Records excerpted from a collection
————

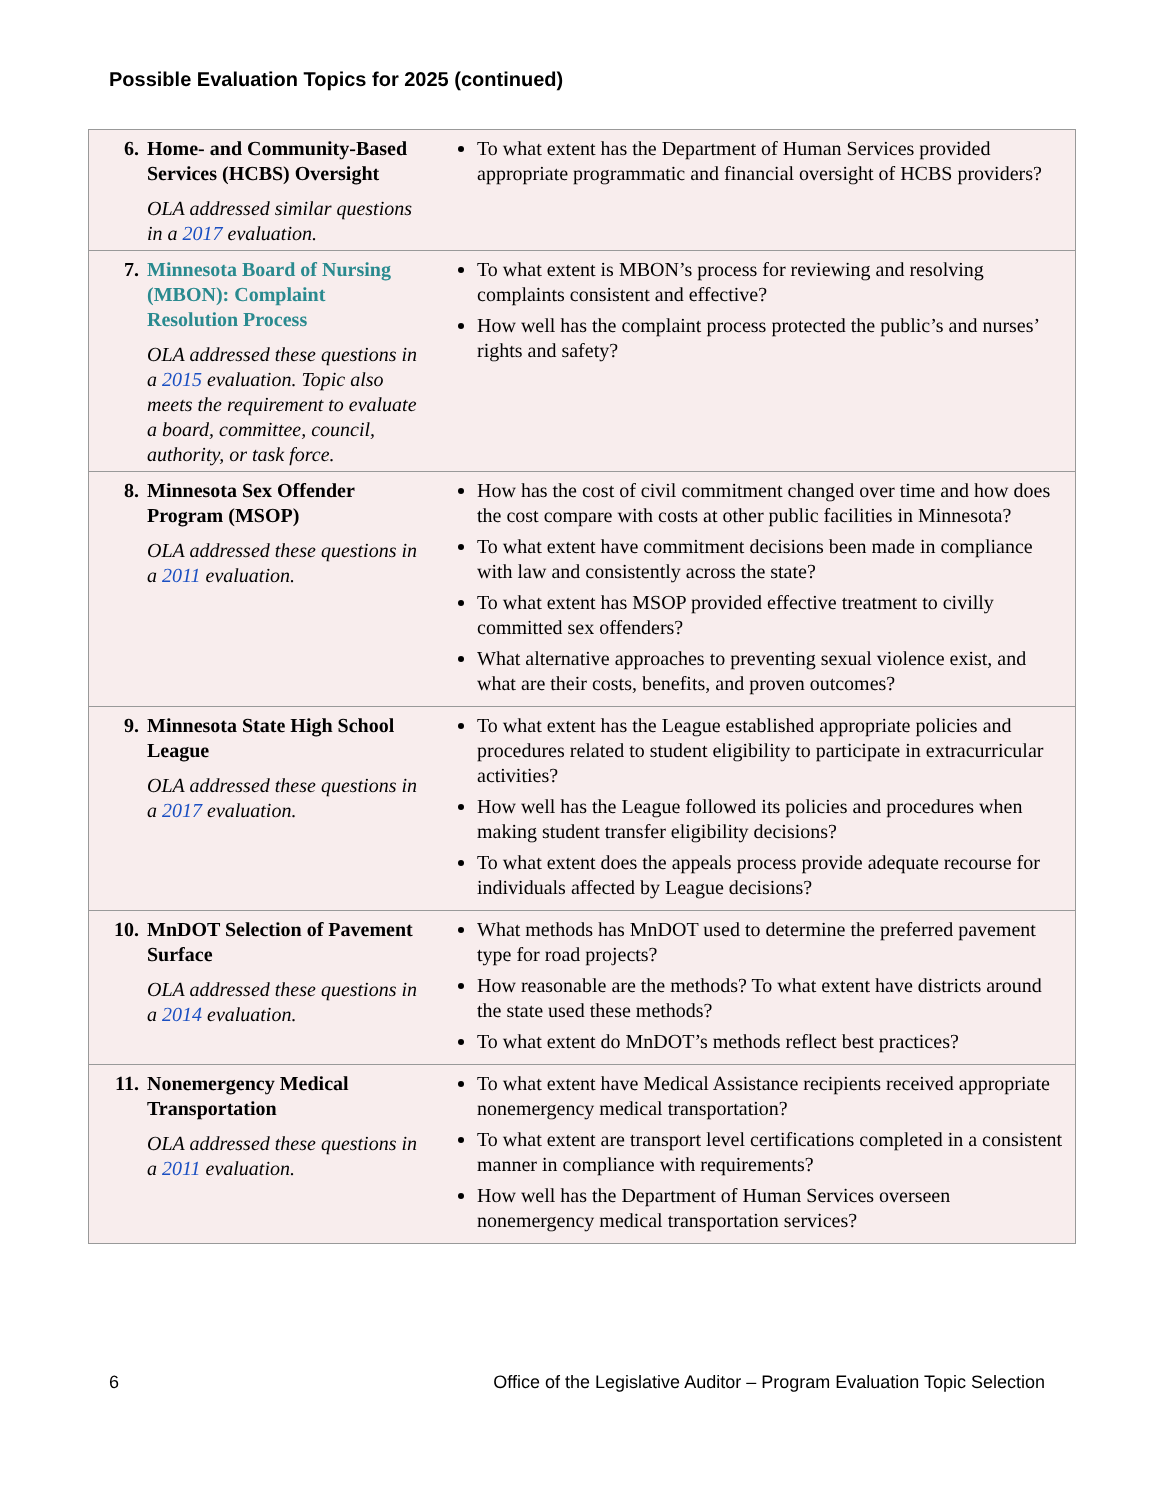Possible Evaluation Topics for 2025 (continued)
| 6. Home- and Community-Based Services (HCBS) Oversight OLA addressed similar questions in a 2017 evaluation. | To what extent has the Department of Human Services provided appropriate programmatic and financial oversight of HCBS providers? |
| 7. Minnesota Board of Nursing (MBON): Complaint Resolution Process OLA addressed these questions in a 2015 evaluation. Topic also meets the requirement to evaluate a board, committee, council, authority, or task force. | To what extent is MBON’s process for reviewing and resolving complaints consistent and effective? How well has the complaint process protected the public’s and nurses’ rights and safety? |
| 8. Minnesota Sex Offender Program (MSOP) OLA addressed these questions in a 2011 evaluation. | How has the cost of civil commitment changed over time and how does the cost compare with costs at other public facilities in Minnesota? To what extent have commitment decisions been made in compliance with law and consistently across the state? To what extent has MSOP provided effective treatment to civilly committed sex offenders? What alternative approaches to preventing sexual violence exist, and what are their costs, benefits, and proven outcomes? |
| 9. Minnesota State High School League OLA addressed these questions in a 2017 evaluation. | To what extent has the League established appropriate policies and procedures related to student eligibility to participate in extracurricular activities? How well has the League followed its policies and procedures when making student transfer eligibility decisions? To what extent does the appeals process provide adequate recourse for individuals affected by League decisions? |
| 10. MnDOT Selection of Pavement Surface OLA addressed these questions in a 2014 evaluation. | What methods has MnDOT used to determine the preferred pavement type for road projects? How reasonable are the methods? To what extent have districts around the state used these methods? To what extent do MnDOT’s methods reflect best practices? |
| 11. Nonemergency Medical Transportation OLA addressed these questions in a 2011 evaluation. | To what extent have Medical Assistance recipients received appropriate nonemergency medical transportation? To what extent are transport level certifications completed in a consistent manner in compliance with requirements? How well has the Department of Human Services overseen nonemergency medical transportation services? |
6 Office of the Legislative Auditor – Program Evaluation Topic Selection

————

= PROBLEM REQUIREMENTS =
I need the entries printed exactly, with each picture left out.

= TASK OUTPUT =
Possible Evaluation Topics for 2025 (continued)
| 6. Home- and Community-Based Services (HCBS) Oversight OLA addressed similar questions in a 2017 evaluation. | To what extent has the Department of Human Services provided appropriate programmatic and financial oversight of HCBS providers? |
| 7. Minnesota Board of Nursing (MBON): Complaint Resolution Process OLA addressed these questions in a 2015 evaluation. Topic also meets the requirement to evaluate a board, committee, council, authority, or task force. | To what extent is MBON’s process for reviewing and resolving complaints consistent and effective? How well has the complaint process protected the public’s and nurses’ rights and safety? |
| 8. Minnesota Sex Offender Program (MSOP) OLA addressed these questions in a 2011 evaluation. | How has the cost of civil commitment changed over time and how does the cost compare with costs at other public facilities in Minnesota? To what extent have commitment decisions been made in compliance with law and consistently across the state? To what extent has MSOP provided effective treatment to civilly committed sex offenders? What alternative approaches to preventing sexual violence exist, and what are their costs, benefits, and proven outcomes? |
| 9. Minnesota State High School League OLA addressed these questions in a 2017 evaluation. | To what extent has the League established appropriate policies and procedures related to student eligibility to participate in extracurricular activities? How well has the League followed its policies and procedures when making student transfer eligibility decisions? To what extent does the appeals process provide adequate recourse for individuals affected by League decisions? |
| 10. MnDOT Selection of Pavement Surface OLA addressed these questions in a 2014 evaluation. | What methods has MnDOT used to determine the preferred pavement type for road projects? How reasonable are the methods? To what extent have districts around the state used these methods? To what extent do MnDOT’s methods reflect best practices? |
| 11. Nonemergency Medical Transportation OLA addressed these questions in a 2011 evaluation. | To what extent have Medical Assistance recipients received appropriate nonemergency medical transportation? To what extent are transport level certifications completed in a consistent manner in compliance with requirements? How well has the Department of Human Services overseen nonemergency medical transportation services? |
6 Office of the Legislative Auditor – Program Evaluation Topic Selection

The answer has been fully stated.